(220f) Replicating the Static and Dynamic Behavior of a Hybrid Fluid Via Relative Resolution

Recently, we presented a novel framework for multiscale simulations, termed "Relative Resolution" (RelRes) [1]. Importantly, our algorithm contains both Fine-Grained (FG) and Coarse-Grained (CG) models in a single fluid system. The unique feature of RelRes is that it switches between molecular resolution in terms of relative separation: While nearest neighbors are characterized by a FG (geometrically detailed) model, other neighbors are characterized by a CG (isotropically simplified) model. Instead of performing an iterative procedure for relating the FG and CG models [2], we formulate for this task an analytical expression which is based on a multipole approximation at appropriate distances: Stemming in a Taylor expansion that conserves energy between a molecular pair in an infinite limit, our algebraic equation allows for parametrization between FG and CG models on a paper sheet instead of a computer cluster. Except that our formalism connects with classical theories in statistical mechanics [3], we also show that RelRes is the natural version of the cell-multipole algorithm for molecular systems [4]: Specifically, our approach groups sites in discrete molecules rather than in continuous cells. With this hybrid formalism for fluid mixtures, we consequently study several systems in molecular simulations (e.g., a liquid-liquid of oxygens-nitrogens, a liquid-gas of tetrachloromethanes-thiophenes, etc.), examining for them both their static and dynamic behavior. We also look at the effect of changing the ratio between the number of FG and CG sites in a given oligomer. As a next step, we proceed by implementing RelRes for water. In summary, RelRes can enhance the computational efficiency of molecular simulations by orders of magnitude, while still capturing the correct phase diagram of various mixtures.

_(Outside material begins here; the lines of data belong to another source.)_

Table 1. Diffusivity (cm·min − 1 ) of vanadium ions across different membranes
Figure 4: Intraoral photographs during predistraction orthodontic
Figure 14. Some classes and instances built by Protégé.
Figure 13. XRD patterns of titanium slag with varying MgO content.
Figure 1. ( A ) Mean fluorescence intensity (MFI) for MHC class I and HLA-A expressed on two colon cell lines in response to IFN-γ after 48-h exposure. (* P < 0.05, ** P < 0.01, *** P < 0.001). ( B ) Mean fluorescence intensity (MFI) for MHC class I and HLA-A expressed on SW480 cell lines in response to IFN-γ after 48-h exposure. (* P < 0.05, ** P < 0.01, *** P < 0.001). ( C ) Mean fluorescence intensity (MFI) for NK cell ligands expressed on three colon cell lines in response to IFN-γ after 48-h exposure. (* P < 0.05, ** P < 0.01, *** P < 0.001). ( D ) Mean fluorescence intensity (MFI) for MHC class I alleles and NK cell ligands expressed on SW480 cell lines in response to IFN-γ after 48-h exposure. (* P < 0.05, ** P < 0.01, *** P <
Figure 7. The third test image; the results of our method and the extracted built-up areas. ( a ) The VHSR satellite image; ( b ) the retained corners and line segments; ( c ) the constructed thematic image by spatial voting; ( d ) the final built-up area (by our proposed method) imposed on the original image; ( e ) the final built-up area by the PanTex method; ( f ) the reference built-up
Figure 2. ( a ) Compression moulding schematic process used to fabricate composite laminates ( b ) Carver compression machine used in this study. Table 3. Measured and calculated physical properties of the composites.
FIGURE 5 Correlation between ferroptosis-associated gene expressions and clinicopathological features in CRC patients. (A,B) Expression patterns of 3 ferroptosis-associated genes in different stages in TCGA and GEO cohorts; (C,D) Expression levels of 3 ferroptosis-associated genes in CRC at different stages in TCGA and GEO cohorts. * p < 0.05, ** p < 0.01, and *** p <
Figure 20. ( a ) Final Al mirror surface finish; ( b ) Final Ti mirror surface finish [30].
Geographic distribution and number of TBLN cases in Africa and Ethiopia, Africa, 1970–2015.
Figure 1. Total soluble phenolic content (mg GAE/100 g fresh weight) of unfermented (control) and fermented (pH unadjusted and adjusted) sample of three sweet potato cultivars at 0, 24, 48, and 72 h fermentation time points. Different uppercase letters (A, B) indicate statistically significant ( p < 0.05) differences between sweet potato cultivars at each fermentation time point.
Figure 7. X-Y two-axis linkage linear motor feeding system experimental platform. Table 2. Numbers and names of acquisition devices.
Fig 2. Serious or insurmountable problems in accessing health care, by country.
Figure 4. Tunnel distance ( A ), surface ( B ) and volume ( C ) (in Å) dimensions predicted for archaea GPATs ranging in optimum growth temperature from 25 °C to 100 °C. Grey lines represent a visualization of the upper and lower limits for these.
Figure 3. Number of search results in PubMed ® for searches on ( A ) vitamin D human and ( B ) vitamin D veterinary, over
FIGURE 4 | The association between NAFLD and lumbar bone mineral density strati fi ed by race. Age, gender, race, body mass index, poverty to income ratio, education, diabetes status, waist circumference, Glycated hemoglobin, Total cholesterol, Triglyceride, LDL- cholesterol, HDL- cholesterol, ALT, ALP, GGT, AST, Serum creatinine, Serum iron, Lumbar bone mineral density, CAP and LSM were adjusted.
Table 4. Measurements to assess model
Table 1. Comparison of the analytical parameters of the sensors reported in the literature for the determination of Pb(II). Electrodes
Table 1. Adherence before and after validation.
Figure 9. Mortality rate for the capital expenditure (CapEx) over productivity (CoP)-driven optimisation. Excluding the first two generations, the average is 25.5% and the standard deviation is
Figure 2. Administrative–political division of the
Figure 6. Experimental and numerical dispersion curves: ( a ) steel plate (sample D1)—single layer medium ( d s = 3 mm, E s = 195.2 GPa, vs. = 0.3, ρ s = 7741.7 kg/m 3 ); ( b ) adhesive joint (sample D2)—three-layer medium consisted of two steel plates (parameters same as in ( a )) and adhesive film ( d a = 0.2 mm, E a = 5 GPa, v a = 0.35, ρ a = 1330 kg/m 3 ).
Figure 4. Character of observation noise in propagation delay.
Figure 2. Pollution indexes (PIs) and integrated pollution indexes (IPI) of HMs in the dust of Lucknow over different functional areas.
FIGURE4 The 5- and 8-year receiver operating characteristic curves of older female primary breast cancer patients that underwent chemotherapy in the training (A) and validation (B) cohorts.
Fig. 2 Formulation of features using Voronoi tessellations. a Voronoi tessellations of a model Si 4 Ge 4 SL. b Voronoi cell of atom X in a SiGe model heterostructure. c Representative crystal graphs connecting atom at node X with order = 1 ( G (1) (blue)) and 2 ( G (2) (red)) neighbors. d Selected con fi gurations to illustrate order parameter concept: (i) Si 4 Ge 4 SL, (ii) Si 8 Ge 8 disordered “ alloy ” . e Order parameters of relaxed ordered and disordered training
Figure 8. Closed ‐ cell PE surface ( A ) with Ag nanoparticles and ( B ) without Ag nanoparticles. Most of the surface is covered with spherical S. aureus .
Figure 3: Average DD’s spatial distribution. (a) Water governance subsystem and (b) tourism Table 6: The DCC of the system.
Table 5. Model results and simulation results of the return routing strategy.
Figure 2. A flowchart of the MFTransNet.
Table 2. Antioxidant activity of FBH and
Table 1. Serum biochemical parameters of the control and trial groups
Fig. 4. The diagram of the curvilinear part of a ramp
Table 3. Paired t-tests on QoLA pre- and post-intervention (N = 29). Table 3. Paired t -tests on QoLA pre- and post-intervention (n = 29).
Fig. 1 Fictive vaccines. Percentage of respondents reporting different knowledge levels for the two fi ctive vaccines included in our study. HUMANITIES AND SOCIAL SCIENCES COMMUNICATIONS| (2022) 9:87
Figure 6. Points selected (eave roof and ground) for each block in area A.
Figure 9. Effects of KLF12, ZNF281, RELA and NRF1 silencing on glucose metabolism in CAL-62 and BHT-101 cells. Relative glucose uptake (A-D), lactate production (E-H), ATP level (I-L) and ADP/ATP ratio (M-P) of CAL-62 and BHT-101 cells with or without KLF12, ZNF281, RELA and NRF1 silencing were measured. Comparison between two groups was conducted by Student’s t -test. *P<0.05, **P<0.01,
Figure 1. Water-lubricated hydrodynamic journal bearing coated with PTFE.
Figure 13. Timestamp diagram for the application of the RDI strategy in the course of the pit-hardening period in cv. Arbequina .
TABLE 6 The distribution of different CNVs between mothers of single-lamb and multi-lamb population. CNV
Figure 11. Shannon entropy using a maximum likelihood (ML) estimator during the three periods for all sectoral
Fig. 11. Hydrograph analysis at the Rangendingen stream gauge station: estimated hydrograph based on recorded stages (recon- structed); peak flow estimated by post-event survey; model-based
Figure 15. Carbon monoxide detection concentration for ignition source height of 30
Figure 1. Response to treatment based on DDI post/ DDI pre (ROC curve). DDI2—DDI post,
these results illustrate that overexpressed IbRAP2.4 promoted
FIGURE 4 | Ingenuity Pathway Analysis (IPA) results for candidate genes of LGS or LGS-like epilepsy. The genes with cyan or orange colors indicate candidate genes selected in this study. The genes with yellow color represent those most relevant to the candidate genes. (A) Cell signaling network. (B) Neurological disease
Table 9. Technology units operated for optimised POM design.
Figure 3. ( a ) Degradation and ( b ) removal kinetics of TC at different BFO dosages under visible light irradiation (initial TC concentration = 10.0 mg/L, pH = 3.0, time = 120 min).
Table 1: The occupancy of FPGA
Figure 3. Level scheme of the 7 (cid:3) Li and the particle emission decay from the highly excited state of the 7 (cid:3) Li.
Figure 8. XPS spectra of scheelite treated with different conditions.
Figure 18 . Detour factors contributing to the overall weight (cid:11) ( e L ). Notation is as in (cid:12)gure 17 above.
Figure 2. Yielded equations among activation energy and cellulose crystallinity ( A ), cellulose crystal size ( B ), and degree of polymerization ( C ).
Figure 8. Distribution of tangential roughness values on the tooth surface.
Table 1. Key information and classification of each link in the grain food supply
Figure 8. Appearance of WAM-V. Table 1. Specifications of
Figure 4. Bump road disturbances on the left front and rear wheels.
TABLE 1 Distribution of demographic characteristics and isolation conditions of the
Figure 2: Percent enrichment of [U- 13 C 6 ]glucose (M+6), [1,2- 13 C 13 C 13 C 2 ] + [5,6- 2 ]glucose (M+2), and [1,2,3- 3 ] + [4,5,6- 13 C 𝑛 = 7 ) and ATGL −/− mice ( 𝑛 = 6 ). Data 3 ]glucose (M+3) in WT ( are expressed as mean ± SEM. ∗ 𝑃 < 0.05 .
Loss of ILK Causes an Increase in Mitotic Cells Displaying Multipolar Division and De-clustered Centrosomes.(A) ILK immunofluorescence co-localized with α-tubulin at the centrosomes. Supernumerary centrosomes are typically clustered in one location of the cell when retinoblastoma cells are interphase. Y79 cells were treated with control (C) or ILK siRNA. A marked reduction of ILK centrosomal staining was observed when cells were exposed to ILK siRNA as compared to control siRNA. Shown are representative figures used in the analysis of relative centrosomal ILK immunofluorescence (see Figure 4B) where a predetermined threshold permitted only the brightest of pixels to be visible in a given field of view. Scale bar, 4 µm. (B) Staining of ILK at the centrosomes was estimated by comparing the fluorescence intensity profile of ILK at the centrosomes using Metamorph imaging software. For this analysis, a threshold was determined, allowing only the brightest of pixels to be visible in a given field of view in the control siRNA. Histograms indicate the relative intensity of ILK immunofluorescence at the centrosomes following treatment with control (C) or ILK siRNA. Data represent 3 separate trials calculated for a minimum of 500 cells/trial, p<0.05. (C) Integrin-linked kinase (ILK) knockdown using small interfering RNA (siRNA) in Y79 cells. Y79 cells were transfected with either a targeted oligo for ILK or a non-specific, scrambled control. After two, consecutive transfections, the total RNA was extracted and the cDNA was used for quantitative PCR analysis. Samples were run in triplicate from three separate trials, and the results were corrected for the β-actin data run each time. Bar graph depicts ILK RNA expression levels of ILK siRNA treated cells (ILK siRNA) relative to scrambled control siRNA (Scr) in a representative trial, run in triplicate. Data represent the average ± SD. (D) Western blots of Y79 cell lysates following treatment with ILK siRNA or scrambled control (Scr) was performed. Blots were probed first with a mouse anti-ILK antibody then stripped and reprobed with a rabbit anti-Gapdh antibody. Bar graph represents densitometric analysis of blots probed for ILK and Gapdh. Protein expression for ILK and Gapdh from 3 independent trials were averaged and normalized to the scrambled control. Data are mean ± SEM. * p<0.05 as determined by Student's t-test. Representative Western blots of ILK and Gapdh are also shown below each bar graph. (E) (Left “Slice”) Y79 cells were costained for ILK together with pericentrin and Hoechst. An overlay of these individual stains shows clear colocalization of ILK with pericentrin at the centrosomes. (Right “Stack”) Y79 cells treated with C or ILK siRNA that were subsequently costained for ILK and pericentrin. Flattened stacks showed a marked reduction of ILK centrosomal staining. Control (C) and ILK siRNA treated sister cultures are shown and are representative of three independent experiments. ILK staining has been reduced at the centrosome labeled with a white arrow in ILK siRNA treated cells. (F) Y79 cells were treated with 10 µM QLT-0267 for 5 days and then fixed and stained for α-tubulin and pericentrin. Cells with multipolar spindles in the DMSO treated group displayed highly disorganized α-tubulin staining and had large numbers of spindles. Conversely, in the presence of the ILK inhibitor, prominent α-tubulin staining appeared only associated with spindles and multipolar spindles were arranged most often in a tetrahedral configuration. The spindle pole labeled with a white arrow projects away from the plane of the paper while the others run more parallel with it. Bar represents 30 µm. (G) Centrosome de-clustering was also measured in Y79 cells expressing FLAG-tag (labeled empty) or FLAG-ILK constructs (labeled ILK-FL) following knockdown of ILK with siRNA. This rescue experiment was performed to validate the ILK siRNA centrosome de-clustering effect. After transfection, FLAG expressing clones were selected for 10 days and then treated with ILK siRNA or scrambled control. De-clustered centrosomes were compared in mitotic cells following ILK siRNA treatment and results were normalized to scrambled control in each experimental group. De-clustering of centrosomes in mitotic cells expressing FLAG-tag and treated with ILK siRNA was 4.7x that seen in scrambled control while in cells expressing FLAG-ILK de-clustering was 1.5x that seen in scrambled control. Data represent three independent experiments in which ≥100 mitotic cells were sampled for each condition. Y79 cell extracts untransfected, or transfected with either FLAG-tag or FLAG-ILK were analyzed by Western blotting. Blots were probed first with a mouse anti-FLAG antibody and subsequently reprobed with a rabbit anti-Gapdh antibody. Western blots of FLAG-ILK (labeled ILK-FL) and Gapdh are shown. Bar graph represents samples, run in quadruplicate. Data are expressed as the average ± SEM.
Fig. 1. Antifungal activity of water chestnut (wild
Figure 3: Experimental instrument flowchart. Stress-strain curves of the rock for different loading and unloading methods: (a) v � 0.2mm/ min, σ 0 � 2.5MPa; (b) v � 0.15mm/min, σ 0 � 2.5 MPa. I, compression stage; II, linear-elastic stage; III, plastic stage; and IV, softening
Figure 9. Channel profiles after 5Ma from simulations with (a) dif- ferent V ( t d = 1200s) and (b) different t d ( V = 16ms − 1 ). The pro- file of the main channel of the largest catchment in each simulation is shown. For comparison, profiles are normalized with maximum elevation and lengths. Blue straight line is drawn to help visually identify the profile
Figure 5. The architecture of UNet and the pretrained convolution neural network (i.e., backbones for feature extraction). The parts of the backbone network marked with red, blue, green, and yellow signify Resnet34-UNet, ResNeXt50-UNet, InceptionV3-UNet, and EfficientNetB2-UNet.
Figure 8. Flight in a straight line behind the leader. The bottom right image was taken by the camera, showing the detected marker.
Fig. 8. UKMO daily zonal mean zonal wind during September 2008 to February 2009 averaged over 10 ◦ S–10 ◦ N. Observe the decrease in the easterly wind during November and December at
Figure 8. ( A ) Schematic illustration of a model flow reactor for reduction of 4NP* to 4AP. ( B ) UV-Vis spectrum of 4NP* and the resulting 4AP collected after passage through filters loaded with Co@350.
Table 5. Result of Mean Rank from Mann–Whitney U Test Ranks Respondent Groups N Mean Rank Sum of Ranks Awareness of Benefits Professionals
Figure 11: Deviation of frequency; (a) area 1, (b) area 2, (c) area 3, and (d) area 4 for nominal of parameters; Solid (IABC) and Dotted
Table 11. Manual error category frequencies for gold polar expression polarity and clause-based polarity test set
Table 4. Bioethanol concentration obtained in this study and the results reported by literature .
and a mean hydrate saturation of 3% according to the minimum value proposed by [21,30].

[1] A. Chaimovich, C. Peter, and K. Kremer. Relative resolution: A hybrid formalism for fluid mixtures. The Journal of Chemical Physics 143:243107, 2015.
[2] M. G. Saunders and G. A. Voth. Coarse-graining methods for computational biology. Annual Review of Biophysics 42:73-93, 2013.
[3] B. Widom. Intermolecular forces and the nature of the liquid state. Science 157:375-382, 1967.
[4] L. Greencard and V. Rokhlin. A fast algorithm for particle simulations. Journal of Computational Physics 73:315-348, 1987.